The Acute Care for Elders Risk Score is expected to play a significant role in improving patient outcomes by rapidly identifying high-risk elderly patients, accurately assessing their prognosis and potential for deterioration, and enabling focused management and care.
At Asan Medical Center, about 40 percent of inpatients are aged 65 and older, and the proportion of elderly patients has been increasing by around 1.5 percent each year. In particular, as a tertiary hospital, the center treats a relatively high proportion of critically ill elderly patients.
To address this, Asan Medical Center took the lead in Korea by introducing the Clinical Frailty Scale (CFS) to screen high-risk elderly patients at an early stage. However, since the tool primarily focused on assessing patients’ mobility, it did not fully utilize a wide range of clinical data and left room for evaluator subjectivity, which limited its predictive power.
In response, the geriatrics research team at Asan Medical Center worked to develop a new assessment tool by integrating the Clinical Frailty Scale with additional clinical data, aiming to more accurately predict major risk factors in elderly patients such as delirium, falls, pressure ulcers, and in-hospital mortality.
The research team analyzed clinical data from 21,757 patients aged 65 and older who were admitted to Asan Medical Center between May 2021 and November 2023. Using machine learning techniques, they reviewed 18 variables available in the electronic medical record (EMR) system on the first day of hospitalization.
The analysis identified five key predictors: ▲Clinical Frailty Scale ▲serum albumin level (nutrition and immunity) ▲C-reactive protein (CRP) level (inflammatory response) ▲hemoglobin level (anemia) ▲number of medications taken prior to admission. Based on these indicators, the team developed the Acute Care for Elders Risk Score and compared its predictive performance with existing tools such as the Clinical Frailty Scale and age.
As a result, the Acute Care for Elders Risk Score developed by the research team demonstrated excellent predictive performance, with an accuracy rate of 83.7 percent in forecasting risk factors among elderly patients. In comparison, the Clinical Frailty Scale showed an accuracy of 79.8 percent, while age alone achieved only 63 percent.
The Acute Care for Elders Risk Score further stratifies risk levels even among patients with the same Clinical Frailty Scale score. In other words, it precisely identifies which patients within the same “frail” category are at higher risk.
In addition, the study found that higher Acute Care for Elders Risk Scores were associated with increased risks of 30-day readmission, emergency department revisits, prolonged hospital stays, and rapid response team activations.
Asan Medical Center has integrated the Acute Care for Elders Risk Score into its medical information system and is now applying it in clinical practice. Physicians across departments can review the results in real time and establish tailored treatment plans, enabling faster and more systematic responses for high-risk patients.
▲ Professor Ji Yeon Baek (second from left) of the Division of Geriatrics at Asan Medical Center and the medical team assess the frailty level of an elderly inpatient while observing the patient’s mobility.

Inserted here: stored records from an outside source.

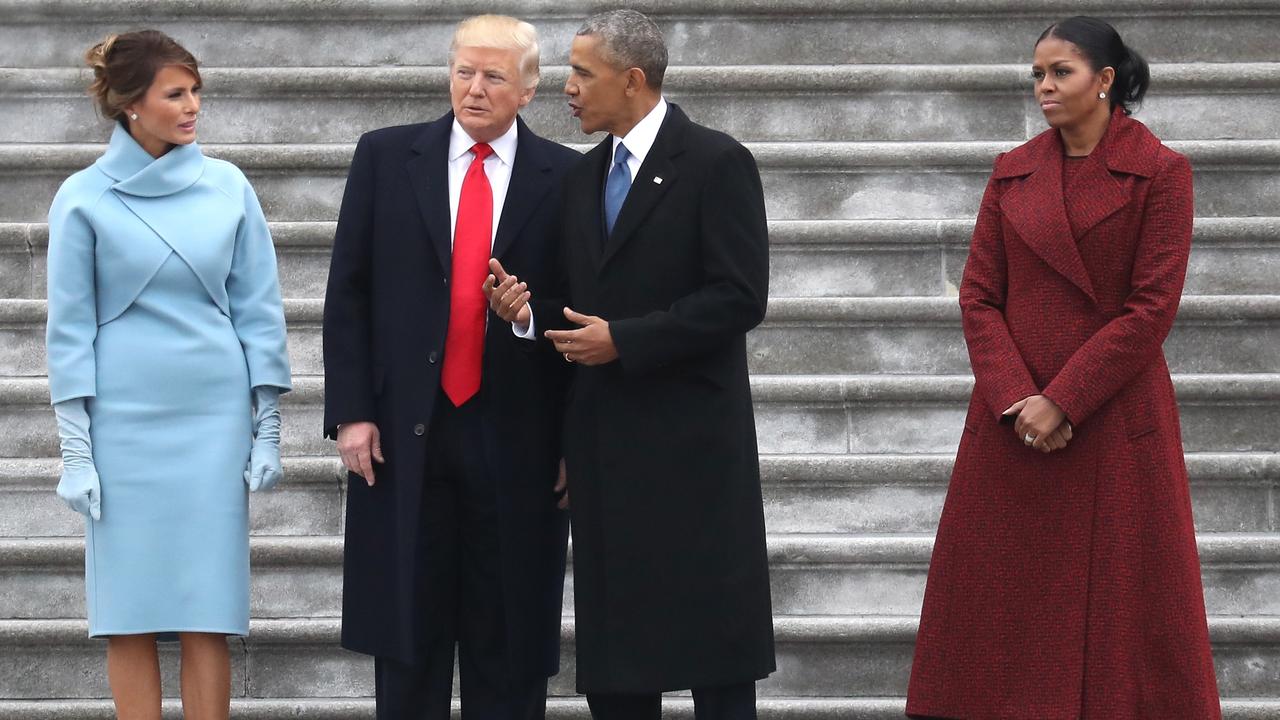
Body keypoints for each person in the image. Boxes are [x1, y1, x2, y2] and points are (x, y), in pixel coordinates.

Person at [905, 16, 1220, 719]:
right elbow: (979, 295)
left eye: (1060, 72)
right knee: (998, 621)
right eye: (1037, 74)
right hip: (1012, 424)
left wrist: (1066, 399)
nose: (1044, 86)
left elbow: (1150, 309)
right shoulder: (1013, 169)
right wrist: (1020, 396)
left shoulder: (1161, 173)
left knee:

Professor Eunju Lee of the Division of Geriatrics at Asan Medical Center stated, “It is difficult to determine whether elderly patients are high risk based solely on their disease or age. The Acute Care for Elders Risk Score helps stratify potential risks and enables a more precise assessment. This allows medical staff to quickly identify patients who require intensive management and provide appropriate treatment.”
Professor Ji Yeon Baek of the Division of Geriatrics at Asan Medical Center said, “The Acute Care for Elders Risk Score is a practical tool that can be applied immediately in clinical settings without the need for complex tests or equipment. We hope it will become a new standard in elderly patient care in Korea, helping patients receive safe treatment and recover in good health without complications.”

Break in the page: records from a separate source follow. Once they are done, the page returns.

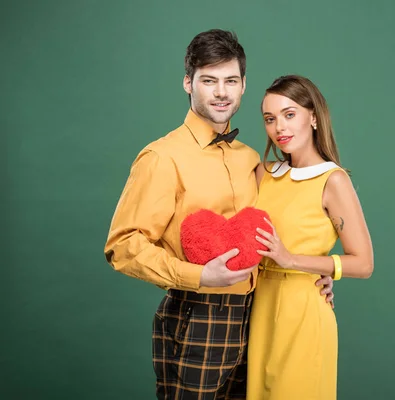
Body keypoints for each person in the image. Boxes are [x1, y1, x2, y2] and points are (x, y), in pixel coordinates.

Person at [103, 31, 333, 400]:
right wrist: (199, 275)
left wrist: (314, 272)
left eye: (230, 81)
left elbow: (275, 231)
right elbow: (122, 246)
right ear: (188, 83)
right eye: (209, 81)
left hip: (258, 315)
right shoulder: (162, 157)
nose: (221, 92)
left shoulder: (251, 158)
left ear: (243, 86)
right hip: (197, 316)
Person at [247, 75, 374, 399]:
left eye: (290, 114)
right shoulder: (264, 173)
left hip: (303, 315)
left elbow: (364, 263)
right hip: (259, 310)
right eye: (270, 118)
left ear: (313, 117)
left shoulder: (333, 181)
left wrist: (294, 260)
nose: (279, 128)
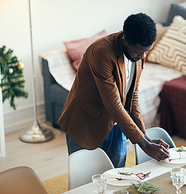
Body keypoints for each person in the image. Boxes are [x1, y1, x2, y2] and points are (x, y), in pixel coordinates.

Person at [58, 13, 169, 168]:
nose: (143, 56)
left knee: (117, 179)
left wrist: (145, 137)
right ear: (125, 40)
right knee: (86, 185)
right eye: (139, 52)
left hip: (117, 127)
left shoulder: (138, 53)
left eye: (146, 51)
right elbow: (114, 103)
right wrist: (144, 144)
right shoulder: (101, 53)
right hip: (86, 124)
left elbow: (132, 96)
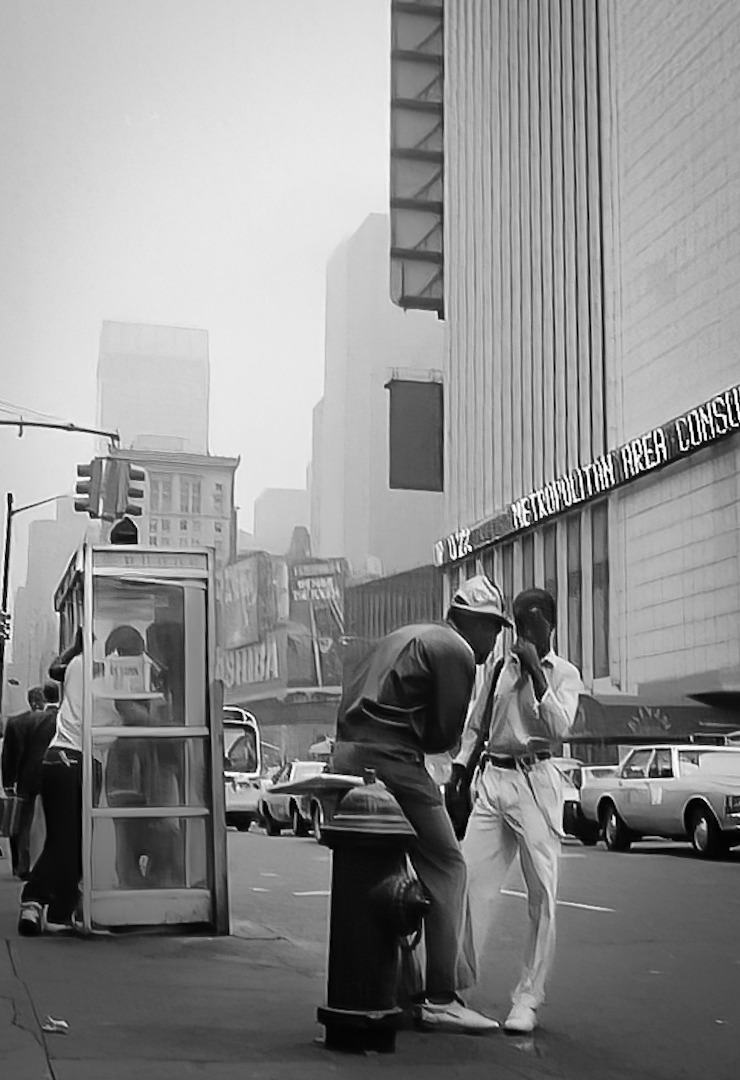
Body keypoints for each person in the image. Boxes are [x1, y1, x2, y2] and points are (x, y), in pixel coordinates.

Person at [332, 574, 513, 1035]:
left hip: (349, 756)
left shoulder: (403, 635)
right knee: (447, 865)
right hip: (394, 760)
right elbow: (443, 736)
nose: (493, 642)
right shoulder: (455, 652)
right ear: (472, 622)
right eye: (493, 629)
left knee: (386, 869)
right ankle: (441, 996)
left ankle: (400, 987)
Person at [454, 587, 584, 1035]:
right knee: (468, 881)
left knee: (541, 894)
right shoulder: (496, 671)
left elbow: (558, 727)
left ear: (551, 625)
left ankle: (528, 997)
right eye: (519, 622)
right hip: (495, 779)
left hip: (537, 781)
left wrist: (535, 671)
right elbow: (477, 727)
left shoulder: (565, 674)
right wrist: (457, 773)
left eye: (533, 622)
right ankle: (454, 985)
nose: (524, 631)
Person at [18, 628, 86, 934]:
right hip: (75, 758)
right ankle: (34, 901)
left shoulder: (74, 664)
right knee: (68, 841)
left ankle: (60, 909)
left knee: (68, 839)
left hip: (57, 758)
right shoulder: (99, 667)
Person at [1, 682, 59, 879]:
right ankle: (46, 862)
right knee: (52, 820)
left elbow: (9, 755)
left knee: (22, 822)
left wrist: (8, 782)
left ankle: (22, 866)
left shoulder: (16, 722)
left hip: (26, 777)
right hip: (53, 773)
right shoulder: (58, 719)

The findings of this study were published in the latest issue of the ‘Journal of the American Medical Directors Association’ (JAMDA), one of the world’s most prestigious journals in geriatric medicine, ranking within the top 5 percent of the field.

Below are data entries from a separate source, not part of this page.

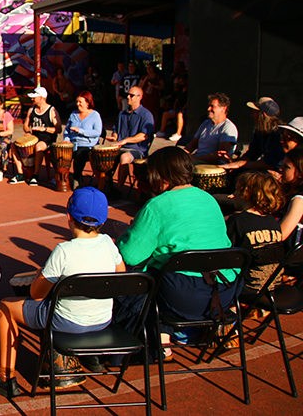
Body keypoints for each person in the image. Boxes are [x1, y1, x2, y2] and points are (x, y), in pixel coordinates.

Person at [0, 187, 124, 398]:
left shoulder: (64, 251)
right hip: (102, 319)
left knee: (5, 306)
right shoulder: (108, 243)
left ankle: (5, 376)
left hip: (66, 320)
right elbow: (118, 276)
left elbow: (37, 294)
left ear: (68, 216)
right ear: (103, 221)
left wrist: (42, 273)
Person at [114, 147, 240, 360]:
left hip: (182, 296)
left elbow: (131, 256)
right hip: (225, 290)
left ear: (160, 176)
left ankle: (159, 341)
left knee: (136, 284)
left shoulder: (156, 206)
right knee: (168, 268)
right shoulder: (209, 199)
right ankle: (175, 333)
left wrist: (124, 237)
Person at [226, 172, 285, 297]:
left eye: (237, 191)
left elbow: (226, 253)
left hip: (248, 286)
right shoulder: (272, 222)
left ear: (246, 194)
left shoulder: (238, 221)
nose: (233, 195)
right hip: (274, 284)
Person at [105, 85, 154, 193]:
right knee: (103, 155)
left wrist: (126, 140)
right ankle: (105, 185)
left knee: (125, 157)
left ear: (140, 97)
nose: (128, 97)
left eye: (132, 95)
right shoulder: (122, 114)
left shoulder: (146, 115)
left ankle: (119, 189)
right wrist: (114, 137)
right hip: (120, 147)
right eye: (127, 95)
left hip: (137, 149)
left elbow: (143, 136)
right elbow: (116, 130)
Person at [220, 97, 285, 175]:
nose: (252, 114)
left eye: (255, 111)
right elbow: (252, 154)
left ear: (262, 115)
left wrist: (240, 164)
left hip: (277, 173)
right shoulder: (260, 132)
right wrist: (233, 163)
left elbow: (270, 164)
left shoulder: (279, 134)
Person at [10, 87, 59, 186]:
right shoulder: (31, 109)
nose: (32, 99)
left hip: (47, 140)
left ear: (41, 98)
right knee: (14, 145)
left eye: (34, 97)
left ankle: (35, 175)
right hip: (34, 138)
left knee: (39, 147)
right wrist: (27, 131)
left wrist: (44, 129)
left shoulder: (51, 110)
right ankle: (20, 174)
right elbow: (25, 125)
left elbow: (58, 129)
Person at [184, 92, 238, 164]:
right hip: (197, 159)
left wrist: (196, 158)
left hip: (211, 164)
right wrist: (182, 154)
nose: (209, 109)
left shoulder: (228, 127)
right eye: (209, 106)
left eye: (212, 106)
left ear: (223, 109)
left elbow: (221, 155)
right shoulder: (206, 124)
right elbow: (192, 144)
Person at [64, 91, 103, 190]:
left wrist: (81, 131)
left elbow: (97, 132)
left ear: (88, 102)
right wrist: (66, 139)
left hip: (88, 145)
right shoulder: (73, 114)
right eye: (77, 102)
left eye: (80, 102)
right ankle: (61, 179)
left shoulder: (95, 115)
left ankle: (76, 179)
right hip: (73, 144)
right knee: (59, 154)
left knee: (80, 154)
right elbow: (67, 130)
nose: (78, 104)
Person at [279, 148, 303, 248]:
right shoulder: (288, 193)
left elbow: (281, 234)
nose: (281, 169)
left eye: (287, 167)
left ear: (300, 173)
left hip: (292, 260)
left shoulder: (299, 201)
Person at [156, 73, 187, 142]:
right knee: (165, 114)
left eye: (182, 80)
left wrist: (181, 110)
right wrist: (174, 109)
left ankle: (178, 134)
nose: (181, 82)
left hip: (184, 110)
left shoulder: (188, 91)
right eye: (180, 80)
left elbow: (187, 103)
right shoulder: (180, 90)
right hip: (177, 109)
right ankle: (162, 131)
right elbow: (176, 100)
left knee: (180, 115)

Meanwhile, Asan Medical Center is operating an integrated care system tailored for elderly patients to enhance the quality of geriatric medical services, supporting both treatment and care from admission through post-discharge. Recently, the center filed a trademark application for this program under the name ‘WithONE,’ which is establishing itself as a comprehensive care model for critically ill elderly patients.